If the pressure sensor is exposed to a manufacturing environment that exceeds the limits specified by the supplier during storage or assembly, the sensor will have problems. The following six factors are worth noting.
Temperature
Excessive temperature is one of the common causes of many problems with pressure sensors, because many components of pressure sensors can only work normally within the specified temperature range. During assembly, if the sensor is exposed to an environment that exceeds these temperature ranges, it may be adversely affected.
For example, if the pressure sensor is installed near a steam line that generates steam, the dynamic performance will be affected. The correct and simple solution is to move the sensor to a location far away from the steam line.
2. Voltage spikes
Voltage spikes refer to short-term voltage transients. Although this high-energy surge voltage lasts only a few milliseconds, it can still cause damage to the sensor. Unless the source of the voltage spike is very obvious, such as from lightning, it is extremely difficult to find. OEM engineers must pay attention to the potential failure risk of the entire manufacturing environment and its surroundings. Communicating with us in a timely manner helps to identify and eliminate such problems.
3. Fluorescent lighting
Fluorescent lamps require high voltage to generate an arc to break down argon and mercury when they are started, thereby heating mercury into a gaseous state. This start-up voltage spike may pose a potential danger to the pressure sensor. In addition, the magnetic field generated by fluorescent lighting may also induce voltage to act on the sensor wires, so that the control system may mistake it as the actual output signal. Therefore, the sensor must not be placed under or near fluorescent lighting.
4. EMI / RFI
Pressure sensors are used to convert pressure into electrical signals and are therefore susceptible to electromagnetic radiation or electrical interference. Although sensor manufacturers have tried their best to ensure that the sensors are protected from the adverse effects of external interference, some specific sensor designs should reduce or avoid the effects of EMI / RFI (electromagnetic interference / radio frequency interference).

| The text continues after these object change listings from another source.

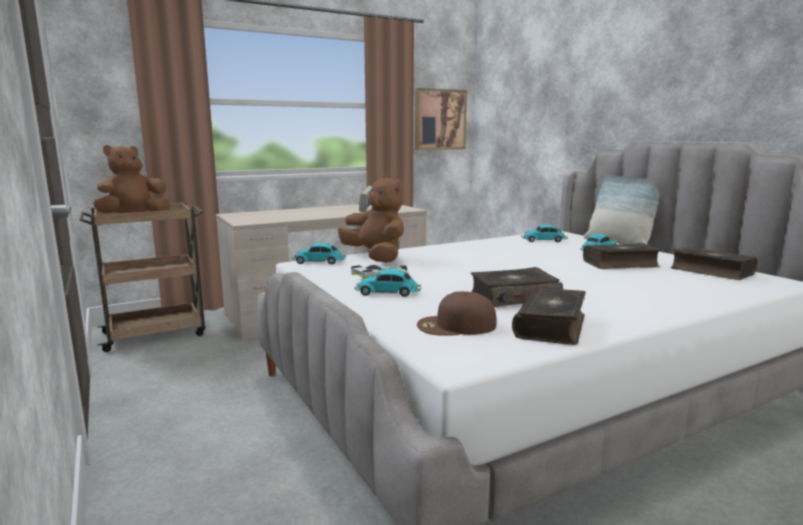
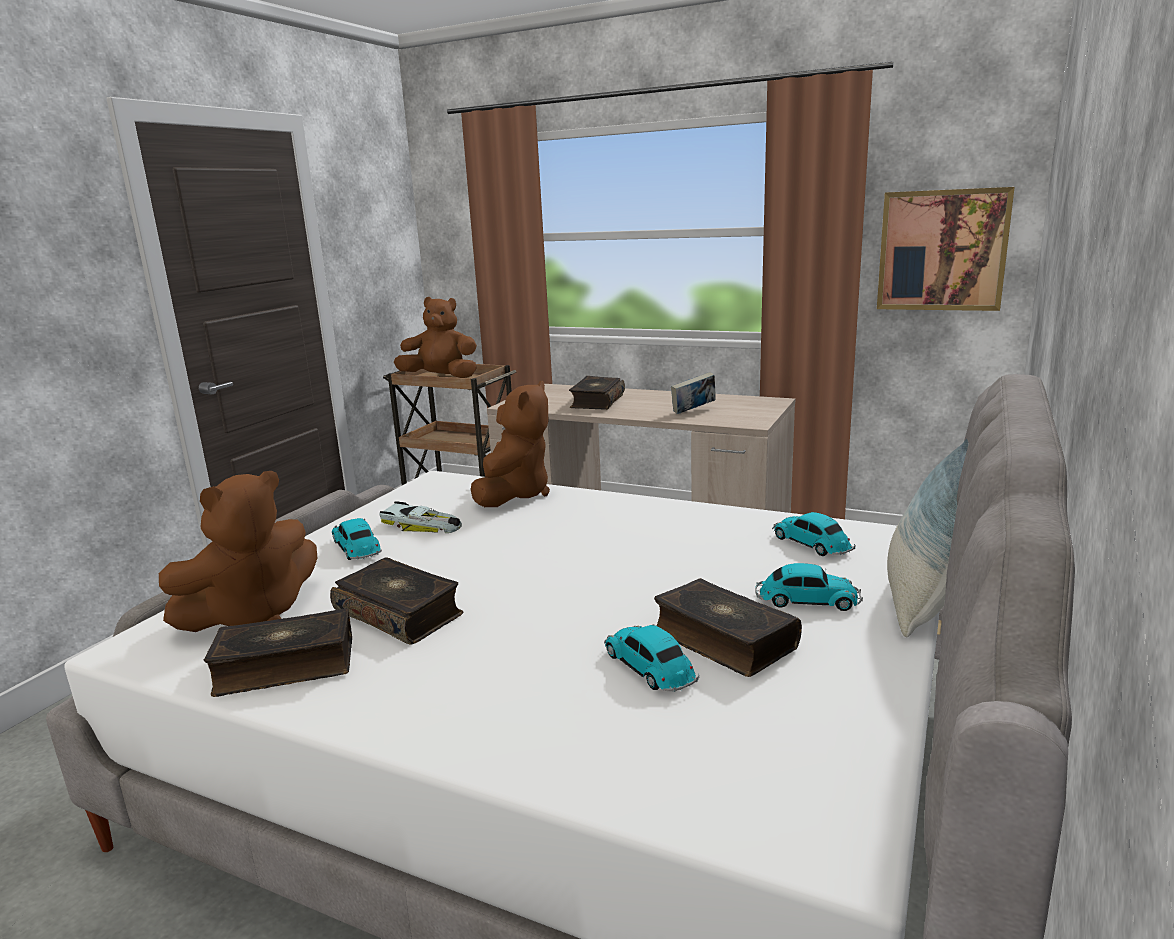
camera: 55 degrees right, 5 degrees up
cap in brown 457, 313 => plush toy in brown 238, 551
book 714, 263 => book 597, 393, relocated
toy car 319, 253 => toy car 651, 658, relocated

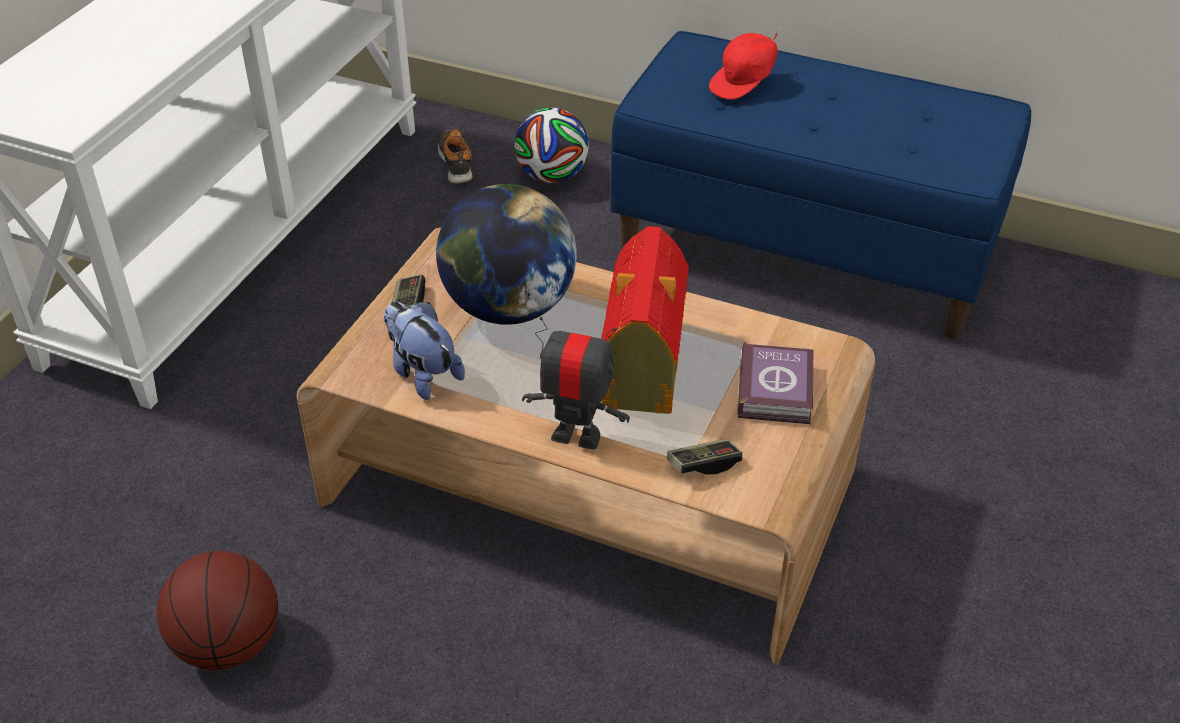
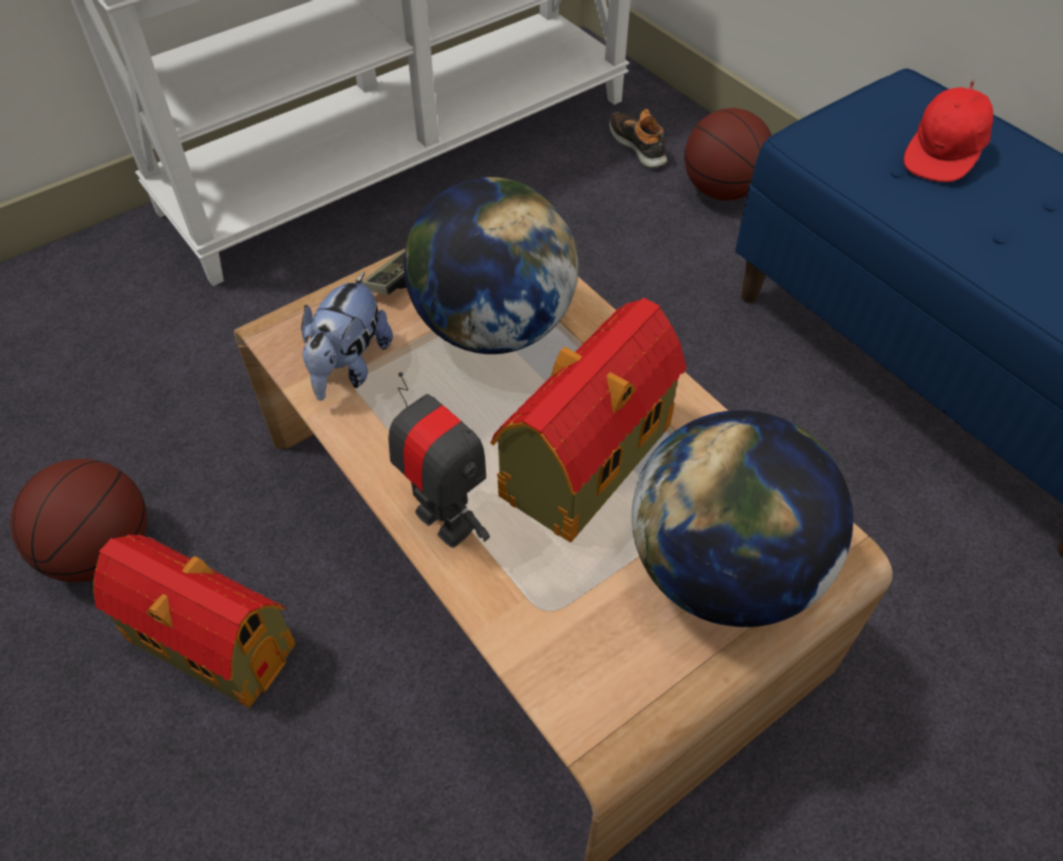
camera: 30 degrees right, 10 degrees up
nothing => toy house 194, 621
plush toy 424, 350 => plush toy 347, 336, 150 degrees counterclockwise
shoe 455, 156 => shoe 638, 138, 45 degrees counterclockwise
book 775, 383 => globe 742, 518
football 551, 145 => basketball 728, 154
cap in red 743, 65 => cap in red 948, 130, 45 degrees counterclockwise
game controller 704, 457 => nothing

Other sources of EMI / RFI to avoid include contactors, power cords, computers, walkie-talkies, cell phones, and large machines that generate varying magnetic fields. The most common methods to reduce EMI / RFI interference are shielding, filtering and suppression. You can consult us for the correct precautions.
5. Shock and vibration
Shock and vibration can cause a variety of problems, such as recessed casings, broken wires, broken circuit boards, signal errors, intermittent failures, and shortened life. In order to avoid shock and vibration during assembly, OEM manufacturers must first consider this potential problem in the designer, and then take measures to eliminate it.
The easiest way is to install the sensor as far as possible from obvious sources of shock and vibration. Another possible solution is to use vibration-impulse isolators, depending on the installation method.
6. Overpressure
Whether at your own manufacturing site or at the end user, once the OEM completes the machine assembly, care should be taken to avoid overpressure issues. There are many reasons for overvoltage, including water hammer effect, unexpected heating of the system, and voltage regulator failure.
If the pressure value occasionally reaches the upper limit of the pressure resistance, the pressure sensor can still withstand and will restore the original state. However, when the pressure value reaches the rupture pressure, this will cause the sensor diaphragm or housing to rupture, causing leakage. A pressure value between the upper limit of the withstand pressure and the rupture pressure may cause permanent deformation of the diaphragm, thereby causing output drift.
To avoid overvoltage, OEM engineers must understand the dynamic performance of the system and the limits of the sensors. When designing, they need to grasp the interrelationships between pumps, control valves, balance valves, check valves, pressure switches, motors, compressors, storage tanks and other system components.